Source information START

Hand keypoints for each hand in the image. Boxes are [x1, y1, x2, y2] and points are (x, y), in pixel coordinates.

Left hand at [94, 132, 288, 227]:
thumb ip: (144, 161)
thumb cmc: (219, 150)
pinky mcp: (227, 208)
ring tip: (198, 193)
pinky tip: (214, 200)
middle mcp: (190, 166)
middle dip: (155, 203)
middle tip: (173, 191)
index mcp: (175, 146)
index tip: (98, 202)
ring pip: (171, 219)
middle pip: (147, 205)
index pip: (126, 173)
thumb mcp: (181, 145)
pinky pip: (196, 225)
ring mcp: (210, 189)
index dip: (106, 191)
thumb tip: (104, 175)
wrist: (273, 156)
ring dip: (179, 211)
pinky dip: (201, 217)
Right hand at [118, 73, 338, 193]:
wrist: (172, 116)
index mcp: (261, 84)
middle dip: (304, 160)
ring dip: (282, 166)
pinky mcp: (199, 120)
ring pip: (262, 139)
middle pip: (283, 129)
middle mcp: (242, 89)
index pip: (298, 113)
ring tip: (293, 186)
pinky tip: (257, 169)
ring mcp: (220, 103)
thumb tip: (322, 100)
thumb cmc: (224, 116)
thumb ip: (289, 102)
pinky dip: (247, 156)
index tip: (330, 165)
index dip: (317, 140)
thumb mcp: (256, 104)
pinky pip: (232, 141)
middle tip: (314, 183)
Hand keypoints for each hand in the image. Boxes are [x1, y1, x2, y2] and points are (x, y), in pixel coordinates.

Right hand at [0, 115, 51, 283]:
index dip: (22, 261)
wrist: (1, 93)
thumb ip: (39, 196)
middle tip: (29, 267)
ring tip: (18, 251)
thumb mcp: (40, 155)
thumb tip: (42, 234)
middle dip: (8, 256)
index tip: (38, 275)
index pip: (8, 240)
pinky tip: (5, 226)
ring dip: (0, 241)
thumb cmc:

Source information END

■ Work instructions ■
Give each entry again, spelled exactly as shown.

■ Task answer ■
Hand keypoints for each hand in the image. Boxes are [x1, y1, x2, y2] and points are (x, y), in pixel coordinates.

Left hand at [94, 132, 288, 227]:
thumb ip: (144, 161)
thumb cmc: (219, 150)
pinky mcp: (227, 208)
ring tip: (198, 193)
pinky tip: (214, 200)
middle mcp: (190, 166)
middle dip: (155, 203)
middle tip: (173, 191)
index mcp: (175, 146)
index tip: (98, 202)
ring pip: (171, 219)
middle pip: (147, 205)
index pip: (126, 173)
thumb mcp: (181, 145)
pinky pip: (196, 225)
ring mcp: (210, 189)
index dip: (106, 191)
thumb tip: (104, 175)
wrist: (273, 156)
ring dip: (179, 211)
pinky dip: (201, 217)
Right hand at [118, 73, 338, 193]:
wrist: (172, 116)
index mcp: (261, 84)
middle dip: (304, 160)
ring dip: (282, 166)
pinky mcp: (199, 120)
ring pip: (262, 139)
middle pip: (283, 129)
middle mcp: (242, 89)
index pip: (298, 113)
ring tip: (293, 186)
pinky tip: (257, 169)
ring mcp: (220, 103)
thumb tip: (322, 100)
thumb cmc: (224, 116)
thumb ip: (289, 102)
pinky dip: (247, 156)
index tip: (330, 165)
index dip: (317, 140)
thumb mcp: (256, 104)
pinky pip: (232, 141)
middle tip: (314, 183)
Hand keypoints for each hand in the image. Boxes are [x1, y1, x2, y2] and points are (x, y), in pixel coordinates.

Right hand at [0, 115, 51, 283]:
index dip: (22, 261)
wrist: (1, 93)
thumb ip: (39, 196)
middle tip: (29, 267)
ring tip: (18, 251)
thumb mcp: (40, 155)
thumb tip: (42, 234)
middle dip: (8, 256)
index tip: (38, 275)
index pip: (8, 240)
pinky tip: (5, 226)
ring dip: (0, 241)
thumb cmc:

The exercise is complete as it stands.